• [MATERIAL FOR THE TASK]:
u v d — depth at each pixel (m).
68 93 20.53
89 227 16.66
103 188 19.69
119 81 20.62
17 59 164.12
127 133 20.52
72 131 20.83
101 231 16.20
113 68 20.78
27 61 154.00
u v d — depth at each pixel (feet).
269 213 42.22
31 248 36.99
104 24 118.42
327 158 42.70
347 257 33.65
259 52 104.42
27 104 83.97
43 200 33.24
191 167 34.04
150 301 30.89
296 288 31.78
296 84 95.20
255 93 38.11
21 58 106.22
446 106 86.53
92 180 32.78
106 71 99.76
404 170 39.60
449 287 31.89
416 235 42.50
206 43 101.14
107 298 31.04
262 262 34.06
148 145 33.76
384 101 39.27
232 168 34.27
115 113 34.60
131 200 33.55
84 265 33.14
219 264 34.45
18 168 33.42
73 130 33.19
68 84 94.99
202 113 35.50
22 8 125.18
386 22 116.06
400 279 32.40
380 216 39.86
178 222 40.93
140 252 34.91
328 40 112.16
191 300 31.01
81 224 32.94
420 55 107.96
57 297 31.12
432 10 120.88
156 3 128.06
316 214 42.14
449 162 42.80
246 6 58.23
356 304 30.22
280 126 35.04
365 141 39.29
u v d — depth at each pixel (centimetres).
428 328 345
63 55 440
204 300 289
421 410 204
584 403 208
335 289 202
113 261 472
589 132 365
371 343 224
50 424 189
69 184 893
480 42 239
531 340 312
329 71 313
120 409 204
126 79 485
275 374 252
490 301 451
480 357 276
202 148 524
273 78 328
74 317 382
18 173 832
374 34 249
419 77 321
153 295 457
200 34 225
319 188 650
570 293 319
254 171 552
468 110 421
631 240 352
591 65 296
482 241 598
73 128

• [ASSIGNMENT]:
The word "pixel" appears in some of the lines above. Copy those lines.

• [YOUR SOLUTION]:
u v d — depth at each pixel (m).
u v d — depth at each pixel (feet).
u v d — depth at each pixel (centimetres).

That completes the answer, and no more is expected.